Secondo quanto riporta l’Ansa, sulla questione delle plusvalenze i bianconeri potrebbero essere in buona fede. A osservarlo è stato Ludovico Morello, il gip del tribunale di Torino, che lo scorso 12 ottobre ha respinto le richieste di misure interdittive per Agnelli e gli altri indagati nell’inchiesta. Alla luce degli atti disponibili in quel momento, il giudice ha scritto che se la Juventus si è davvero attenuta alla prassi standard “risulterebbe difficile ipotizzare un discostamento consapevole, e quindi in definitiva doloso, dai corretti criteri di contabilizzazione delle poste“.
Questo, perché, secondo il gip “la società e i relativi vertici non avrebbero fatto altro che fare uso, in un ambito ove sono pacificamente assenti riferimenti e parametri normativi predefiniti volti a regolare la valorizzazione dei calciatori da cosiddette operazione incrociate, di criteri contabili adottati dall’intero settore di riferimento nell’ambito del quale l’ente si trova ad operare“. Per Morello, comunque, è opportuno “un accurato approfondimento“.
Secondo quanto riportato dal Corriere della Sera, tra l’altro, del modus operandi della Juventus sapevano tutti, e la convinzione nasce dai documenti che sono stati ritrovati, ma anche dalle intercettazioni telefoniche, e delle mail. Questo, però, hanno continuato dal quotidiano milanese, non significa che non ci siano altre squadre che non possano finire sotto inchiesta.
Infatti, sotto il vaglio dei tre pubblici ministeri di Torino ci sarebbero degli atti che potrebbero trasmettere ai colleghi di altre città, facendo partire altri accertamenti. Tra le società che hanno fatto affari con i bianconeri ci potrebbero essere Atalanta e Genoa.
A questo proposito è intervenuto anche il ministro per lo Sport e le Politiche giovanili, Andrea Abodi, che ha detto che “la situazione della Juventus è soltanto la punta estrema e, per certi versi, anche clamorosa, di un fenomeno su cui non possiamo voltarci dall’altra parte”, perché “probabilmente la Juventus non è l’unica”, dunque “è il momento di mettere ordine e di andare a controllare in maniera più puntuale, perché ci sono società che si comportano in maniera estremamente corretta e altre che, evidentemente, hanno interpretato in maniera troppo particolare le norme, e ciò determina un problema anche sul versante dell’equa competizione”, ha detto all’Ansa.
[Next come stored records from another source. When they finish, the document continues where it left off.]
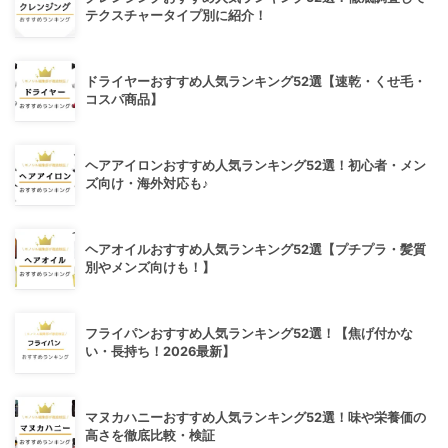
テクスチャータイプ別に紹介！
ドライヤーおすすめ人気ランキング52選【速乾・くせ毛・
コスパ商品】
ヘアアイロンおすすめ人気ランキング52選！初心者・メン
ズ向け・海外対応も♪
ヘアオイルおすすめ人気ランキング52選【プチプラ・髪質
別やメンズ向けも！】
フライパンおすすめ人気ランキング52選！【焦げ付かな
い・長持ち！2026最新】
マヌカハニーおすすめ人気ランキング52選！味や栄養価の
高さを徹底比較・検証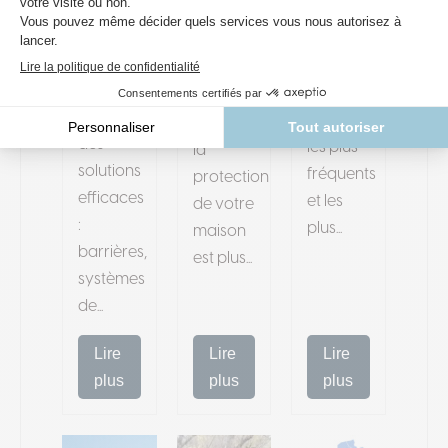
Prévenez
inondations
recrudescence
les
représentent
des
dégâts
l'un des
crues en
d’inondations
risques
Belgique,
avec
naturels
assurer
des
les plus
la
solutions
fréquents
protection
efficaces
et les
de votre
:
plus...
maison
barrières,
est plus...
systèmes
de...
Lire
Lire
Lire
plus
plus
plus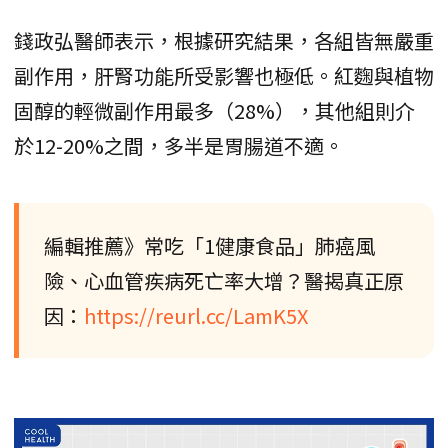
錢政弘醫師表示，根據研究結果，各組皆無嚴重
副作用，肝腎功能所受影響也極低。紅麴與植物
固醇的輕微副作用最多（28%），其他組則介
於12-20%之間，多半是胃腸道不適。
編輯推薦》常吃「1健康食品」肺癌風
險、心血管疾病死亡率大增？醫揭真正原
因：
https://reurl.cc/LamK5X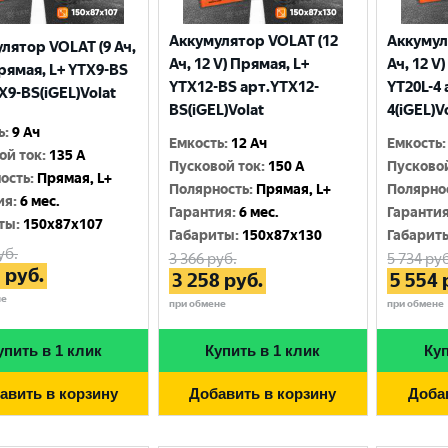
Аккумулятор VOLAT (12
Аккумул
лятор VOLAT (9 Ач,
Ач, 12 V) Прямая, L+
Ач, 12 V
Прямая, L+ YTX9-BS
YTX12-BS арт.YTX12-
YT20L-4 
X9-BS(iGEL)Volat
BS(iGEL)Volat
4(iGEL)V
ь
:
9 Ач
Емкость
:
12 Ач
Емкость
:
ой ток
:
135 A
Пусковой ток
:
150 A
Пусково
ость
:
Прямая, L+
Полярность
:
Прямая, L+
Полярно
ия
:
6 мес.
Гарантия
:
6 мес.
Гаранти
ты
:
150x87x107
Габариты
:
150x87x130
Габарит
уб.
3 366
руб.
5 734
руб
3
руб.
3 258
руб.
5 554
не
при обмене
при обмене
упить в 1 клик
Купить в 1 клик
Куп
авить в корзину
Добавить в корзину
Доба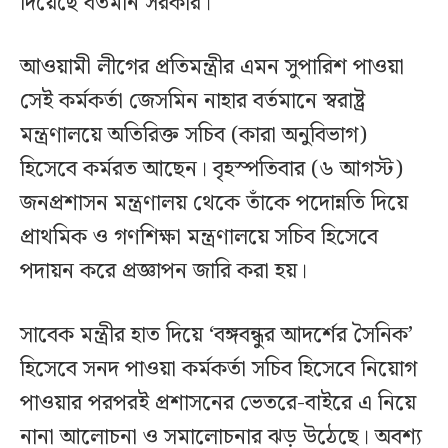
দিয়েছে বর্তমান সরকার।
আওয়ামী লীগের প্রতিমন্ত্রীর এমন সুপারিশ পাওয়া
সেই কর্মকর্তা জেসমিন নাহার বর্তমানে স্বরাষ্ট্র
মন্ত্রণালয়ে অতিরিক্ত সচিব (কারা অনুবিভাগ)
হিসেবে কর্মরত আছেন। বৃহস্পতিবার (৬ আগস্ট)
জনপ্রশাসন মন্ত্রণালয় থেকে তাঁকে পদোন্নতি দিয়ে
প্রাথমিক ও গণশিক্ষা মন্ত্রণালয়ে সচিব হিসেবে
পদায়ন করে প্রজ্ঞাপন জারি করা হয়।
সাবেক মন্ত্রীর হাত দিয়ে ‘বঙ্গবন্ধুর আদর্শের সৈনিক’
হিসেবে সনদ পাওয়া কর্মকর্তা সচিব হিসেবে নিয়োগ
পাওয়ার পরপরই প্রশাসনের ভেতরে-বাইরে এ নিয়ে
নানা আলোচনা ও সমালোচনার ঝড় উঠেছে। অবশ্য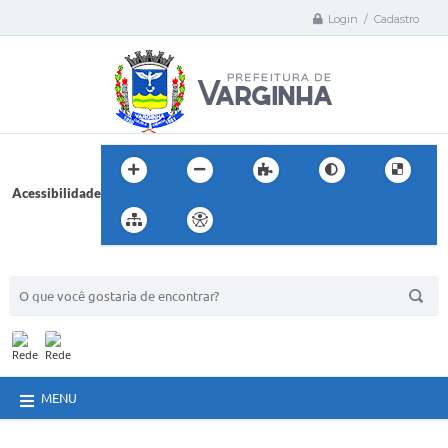
Login / Cadastro
Acessibilidade
BUSCA DO SITE:
MENU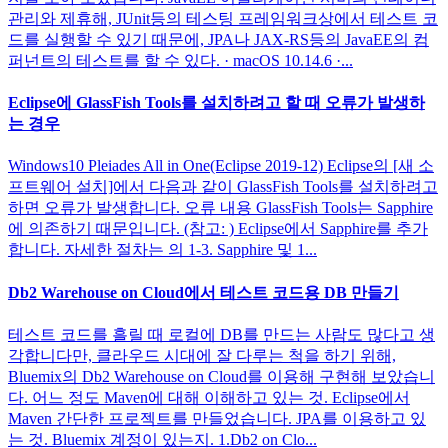
관리와 제휴해, JUnit등의 테스팅 프레임워크상에서 테스트 코
드를 실행할 수 있기 때문에, JPA나 JAX-RS등의 JavaEE의 컴
퍼넌트의 테스트를 할 수 있다. · macOS 10.14.6 ·...
Eclipse에 GlassFish Tools를 설치하려고 할 때 오류가 발생하
는 경우
Windows10 Pleiades All in One(Eclipse 2019-12) Eclipse의 [새 소
프트웨어 설치]에서 다음과 같이 GlassFish Tools를 설치하려고
하면 오류가 발생합니다. 오류 내용 GlassFish Tools는 Sapphire
에 의존하기 때문입니다. (참고: ) Eclipse에서 Sapphire를 추가
합니다. 자세한 절차는 의 1-3. Sapphire 및 1...
Db2 Warehouse on Cloud에서 테스트 코드용 DB 만들기
테스트 코드를 흘릴 때 로컬에 DB를 만드는 사람도 많다고 생
각합니다만, 클라우드 시대에 잘 다루는 척을 하기 위해,
Bluemix의 Db2 Warehouse on Cloud를 이용해 구현해 보았습니
다. 어느 정도 Maven에 대해 이해하고 있는 것. Eclipse에서
Maven 간단한 프로젝트를 만들었습니다. JPA를 이용하고 있
는 것. Bluemix 계정이 있는지. 1.Db2 on Clo...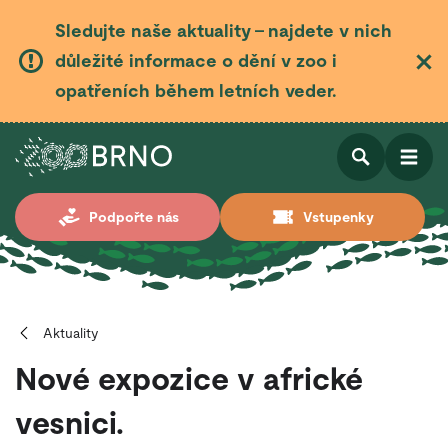
Sledujte naše aktuality – najdete v nich
důležité informace o dění v zoo i
opatřeních během letních veder.
Otevřít
Otevřít
Podpořte nás
Vstupenky
vyhledá
Aktuality
Nové expozice v africké
vesnici.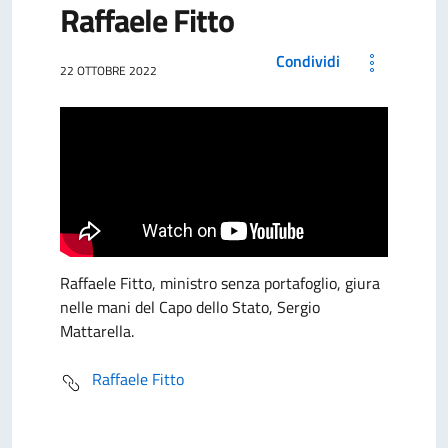
Raffaele Fitto
Condividi
22 OTTOBRE 2022
Raffaele Fitto, ministro senza portafoglio, giura
nelle mani del Capo dello Stato, Sergio
Mattarella.
Raffaele Fitto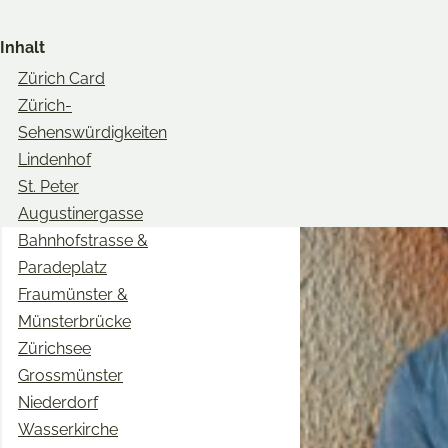
Share
Share
Share
on
on
on
Inhalt
Twitter
Facebook
Pinterest
Zürich Card
Zürich-
Sehenswürdigkeiten
Lindenhof
St. Peter
Augustinergasse
Bahnhofstrasse &
Paradeplatz
Fraumünster &
Münsterbrücke
Zürichsee
Grossmünster
Niederdorf
Wasserkirche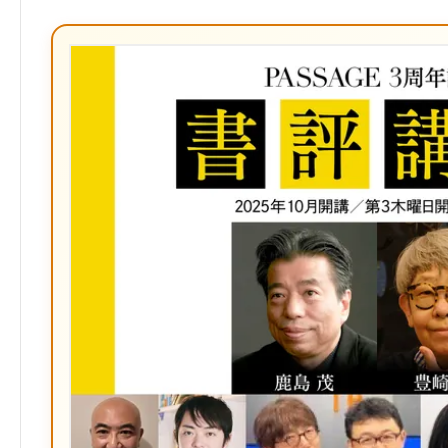
な
ブ
ッ
ク
マ
ー
ク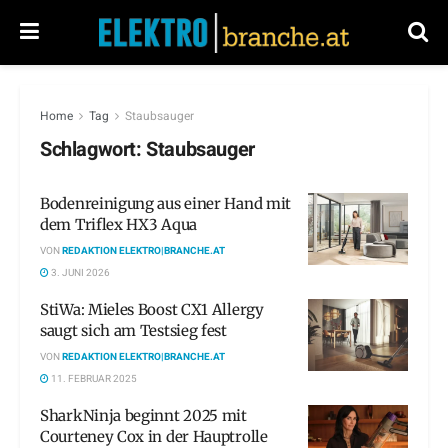
Home
Tag
Staubsauger
Schlagwort:
Staubsauger
Bodenreinigung aus einer Hand mit
dem Triflex HX3 Aqua
VON
REDAKTION ELEKTRO|BRANCHE.AT
3. JUNI 2026
StiWa: Mieles Boost CX1 Allergy
saugt sich am Testsieg fest
VON
REDAKTION ELEKTRO|BRANCHE.AT
11. FEBRUAR 2025
SharkNinja beginnt 2025 mit
Courteney Cox in der Hauptrolle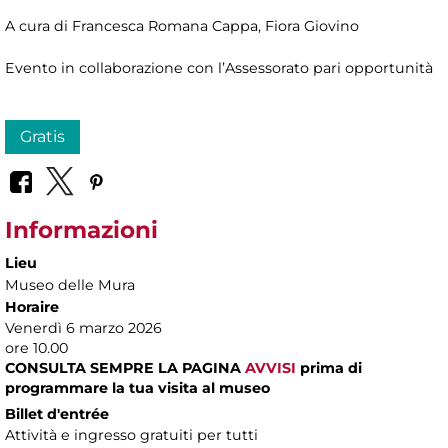
A cura di Francesca Romana Cappa, Fiora Giovino
Evento in collaborazione con l’Assessorato pari opportunità
Gratis
Informazioni
Lieu
Museo delle Mura
Horaire
Venerdì 6 marzo 2026
ore 10.00
CONSULTA SEMPRE LA PAGINA
AVVISI
prima di
programmare la tua visita al museo
Billet d'entrée
Attività e ingresso gratuiti per tutti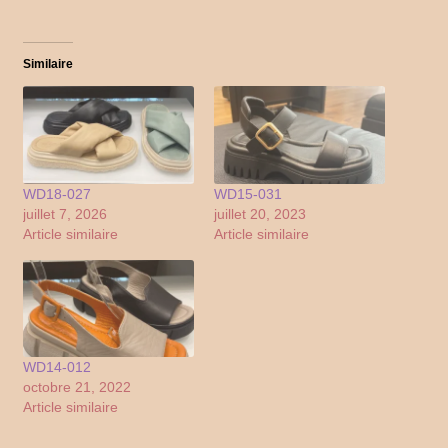
Similaire
WD18-027
WD15-031
juillet 7, 2026
juillet 20, 2023
Article similaire
Article similaire
WD14-012
octobre 21, 2022
Article similaire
Abodi ha poi aggiunto che “l’autonomia sportiva debba esser garantita”, ma “i comportamenti gestionali devono esser monitorati, analizzati, valutati ed eventualmente sanzionati”. Il ministro, infine, ha dichiarato di augurarsi che “i fenomeni degenerativi vengano regolati all’interno del sistema sportivo”.
All’agenzia, ha parlato anche il presidente del Coni, Giovanni Malagò. “Bisogna aspettare per dare valutazioni. Non mi accodo a quelli che danno giudizi sommari, né da una parte né dall’altra, è anche giusto evitare campanilismi. Poi vedremo quello che succederà“. “Direi – ha aggiunto – che ci sono oggettivamente temi molteplici. C’è un filone plusvalenze, uno legato ai pagamenti post pagati o rinviati e poi ovviamente le dinamiche di una società quotata“. Malagò ha preferito non dare giudizi in quanto pubblico ufficiale e quindi risulterebbe “una persona molto poco seria“.